Setting up the system and adding sensors is fairly simple following guides online.  You need to run power from an outlet (low voltage through an included AC adapter) and then telephone wire to your phone line.   I was going to add an AC outlet high up in a closet but it was simpler to just go through the wall to a pre-existing bedroom outlet on the other side of the wall.   I purchased a door sensor for the front door, infrared motion sensor for the hallway and a smoke detector (now I have two).   I also purchased a key fob but didn’t use it since I didn’t want to load up my key chain with a second fob.   I later added a flood sensor for the water heater in the basement and second door sensor for the sliding door.  One thing I was confused about was I thought my alarm model didn’t have the option to timeout the display but it does.

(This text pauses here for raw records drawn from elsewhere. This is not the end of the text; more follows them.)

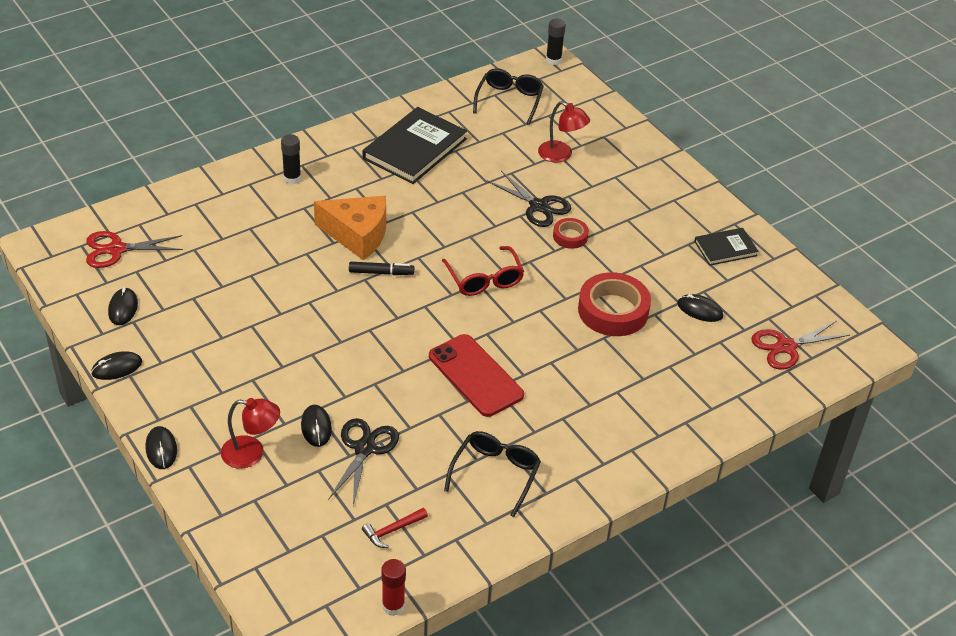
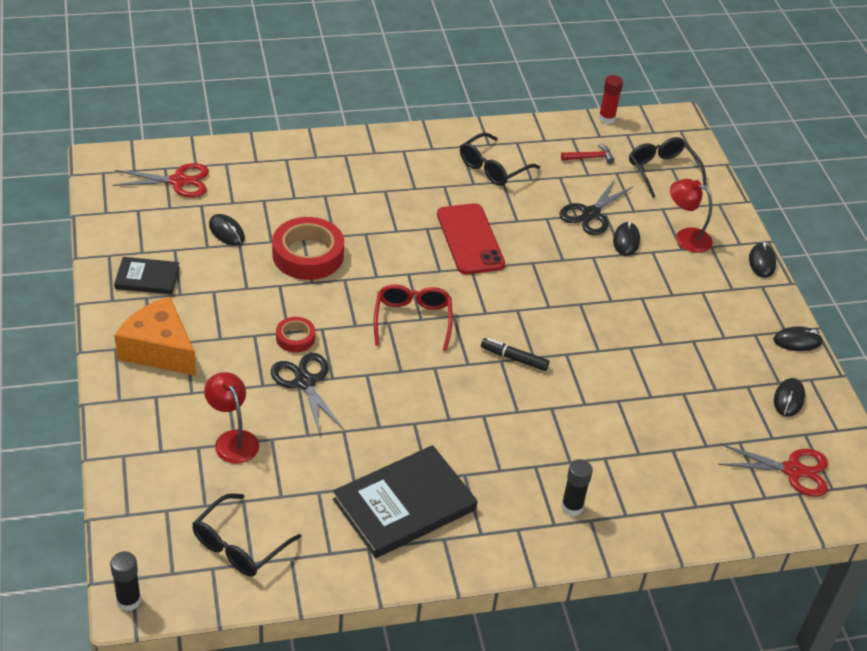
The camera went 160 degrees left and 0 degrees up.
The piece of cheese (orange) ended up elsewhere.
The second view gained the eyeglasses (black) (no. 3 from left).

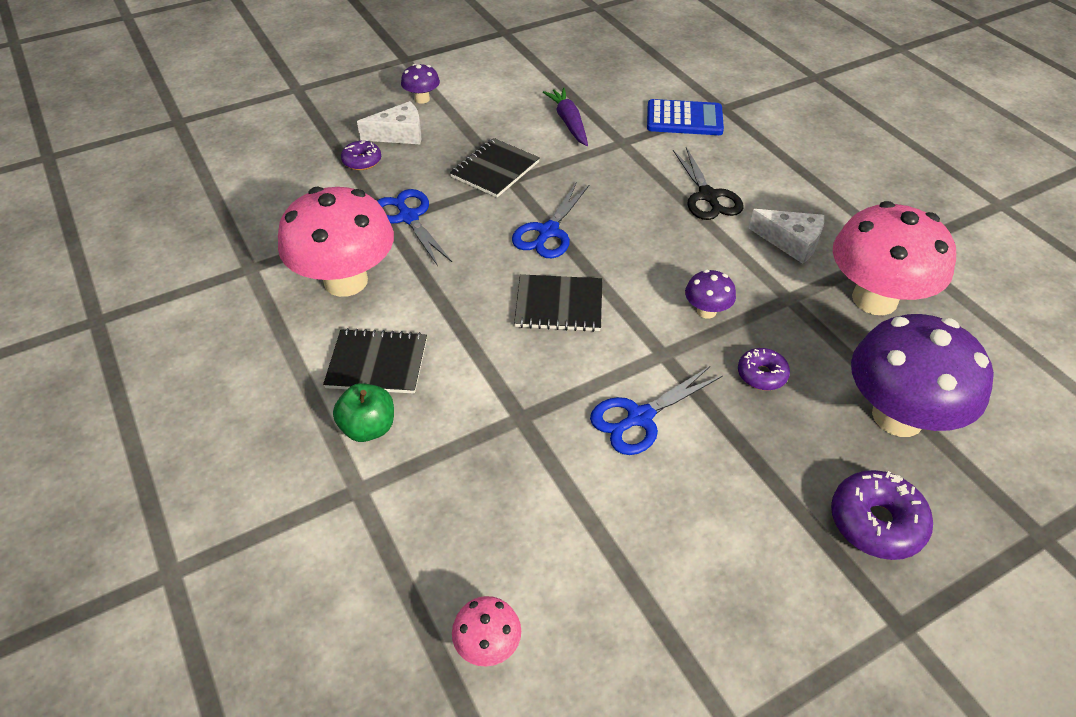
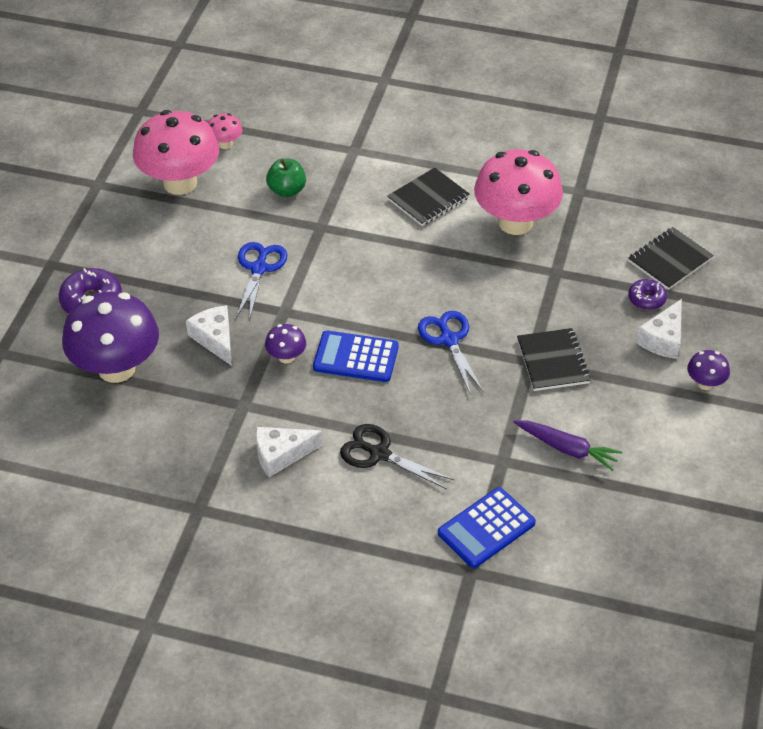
The camera went 135 degrees right and 0 degrees up.
The toadstool (rosy) (no. 3 from left in the first image) ended up elsewhere.
Where the glazed donut (violet) (no. 2 from left) stood, the piece of cheese (white) (no. 1 from left) came to stand.
The apple fruit (emerald) ended up elsewhere.
The second view gained the pocket calculator (royal blue) (no. 1 from left).
The notepad (black) (no. 3 from left) ended up elsewhere.
The second view lost the shears (royal blue) (no. 1 from left).

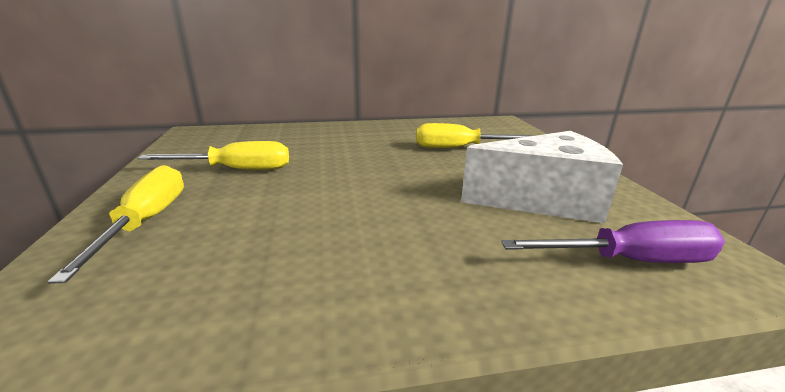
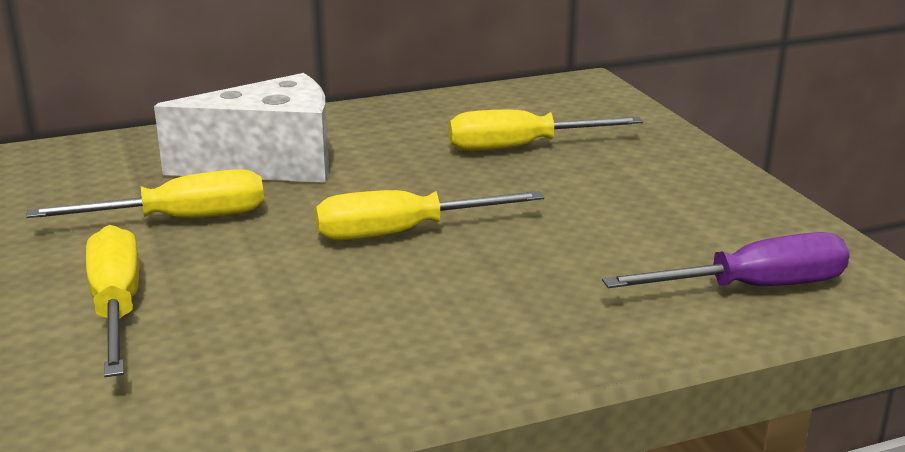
The camera went 10 degrees left and 0 degrees up.
The piece of cheese (white) ended up elsewhere.
The second view gained the hand screwdriver (golden) (no. 3 from left).

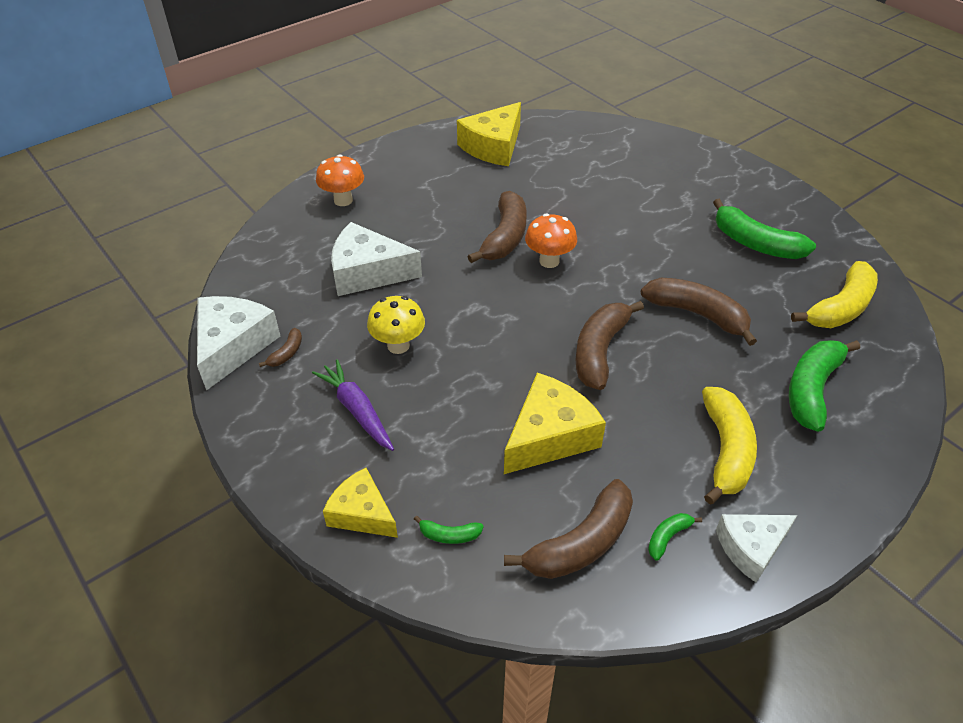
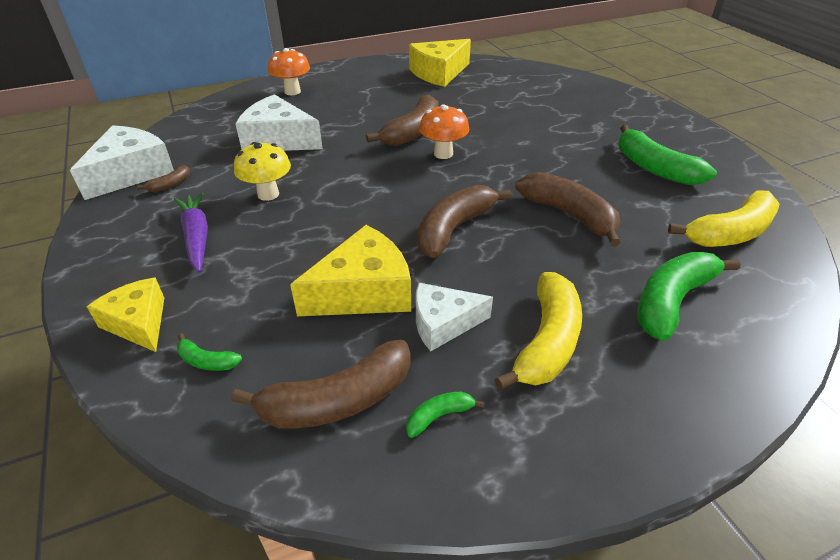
The camera went 15 degrees right and 5 degrees down.
The piece of cheese (white) (no. 3 from left) ended up elsewhere.

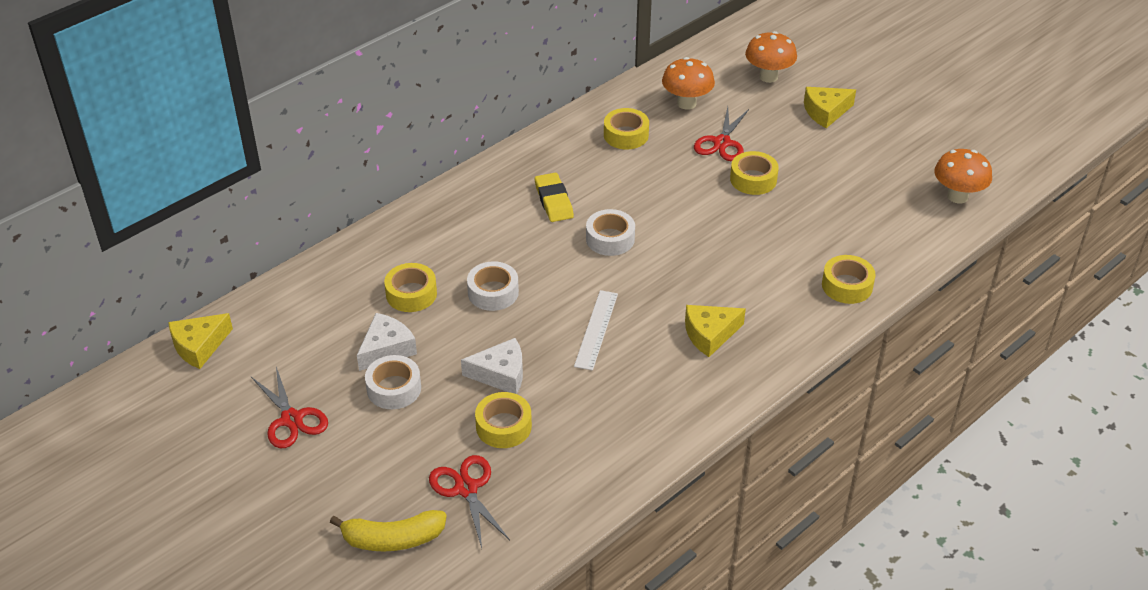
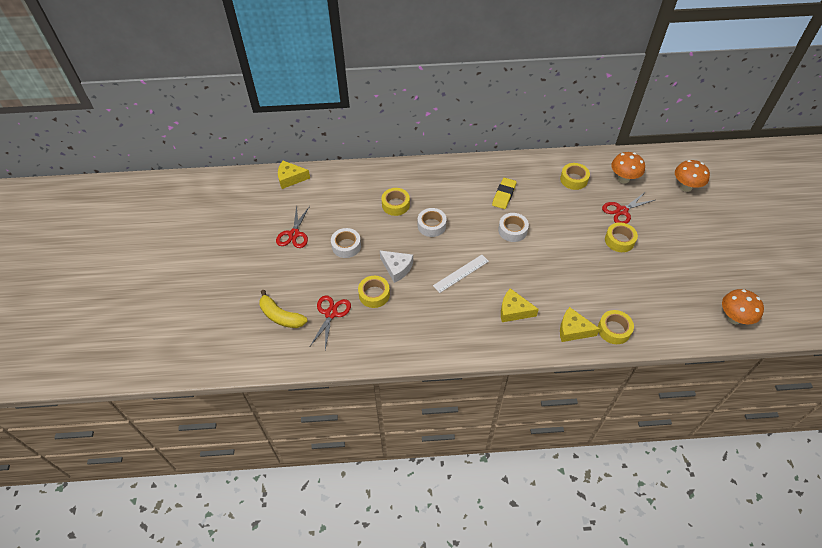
The camera went 40 degrees right and 10 degrees up.
The piece of cheese (golden) (no. 3 from left) ended up elsewhere.
The second view lost the piece of cheese (white) (no. 1 from left).

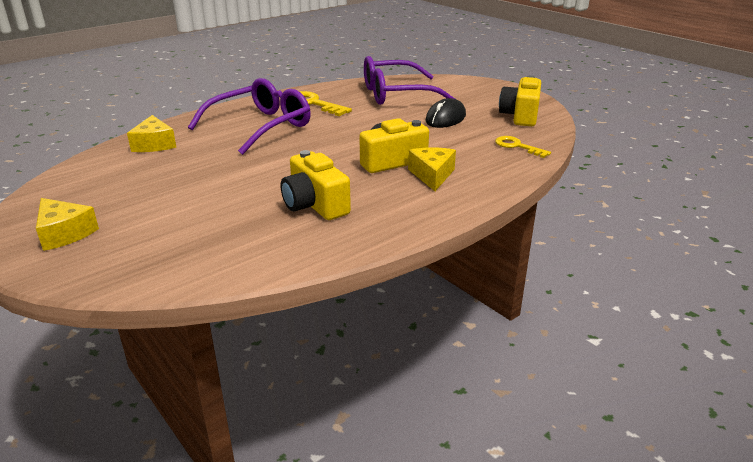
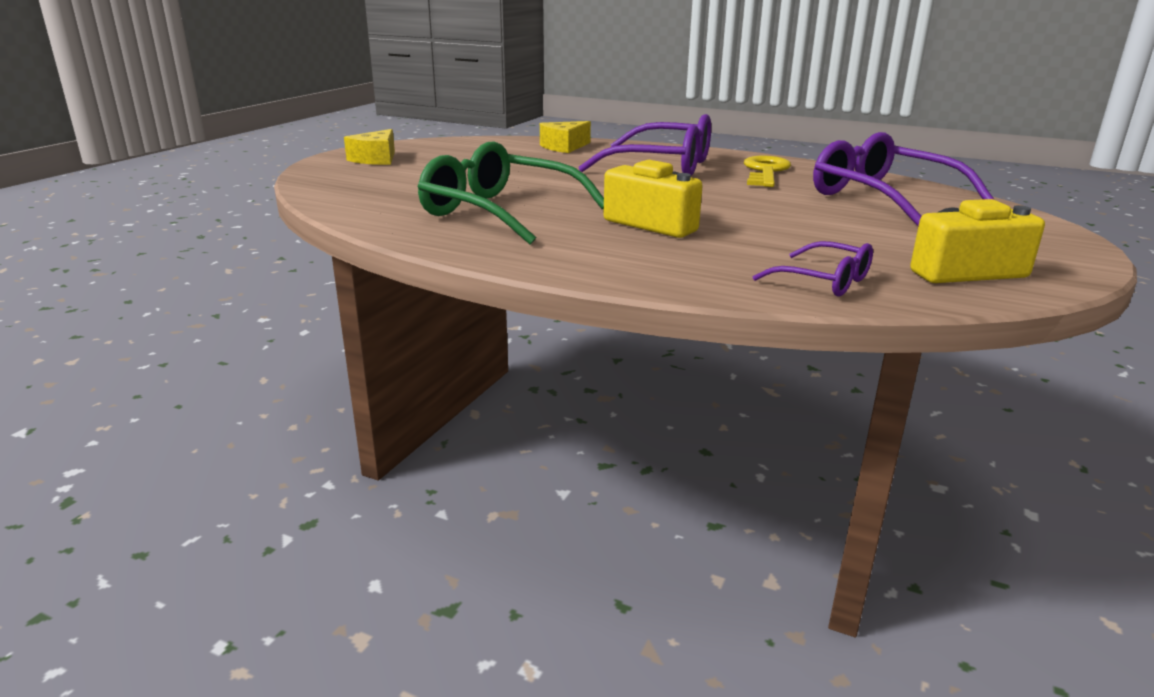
The camera went 65 degrees right and 5 degrees down.
Where the photo camera (golden) (no. 1 from left) stood, the eyeglasses (emerald) came to stand.
Where the latchkey (golden) (no. 2 from left) stood, the eyeglasses (violet) (no. 2 from left) came to stand.
The second view lost the piece of cheese (golden) (no. 3 from left).
The second view lost the mouse (black).

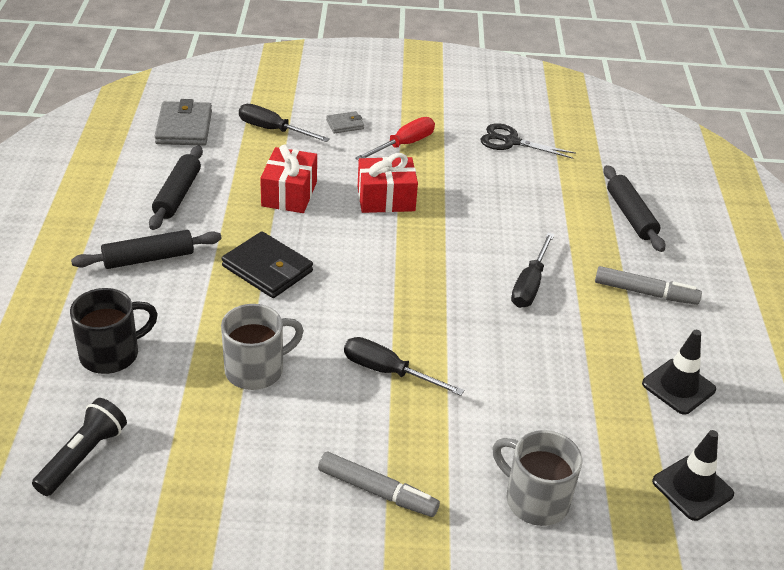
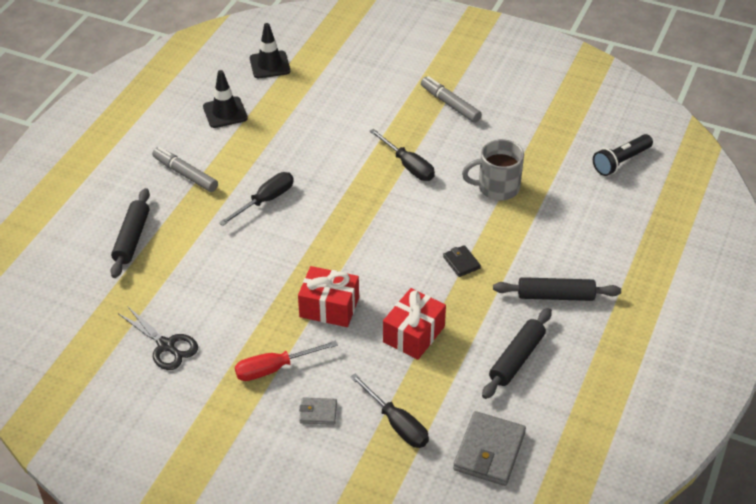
The camera went 155 degrees left and 5 degrees up.
The size of the billfold (black) changed by a factor of 0.53.
The second view lost the coffee mug (black).
The second view lost the coffee mug (gray) (no. 2 from left).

For VOIP, there could be a lot of problems connecting to the modem in the alarm.  To maximize my chances for success, I set my ATA adapter to use the G711u codec (less compression than G729) .  For your router, you want to prioritize voice packets (do this if you have VOIP).  For my Linksys E900 router, under Applications & Gaming->QoS, I made sure WMM Support was Enabled, Internet Access Priority is Enabled and added a Voice Device, entered my ATA adapter’s mac address and set the priority to high.

The Monitoring Center came by to configure and test my system and collect payment.  They charge $10/month for basic monitoring with 6-month signing bonus and $100 activation fee.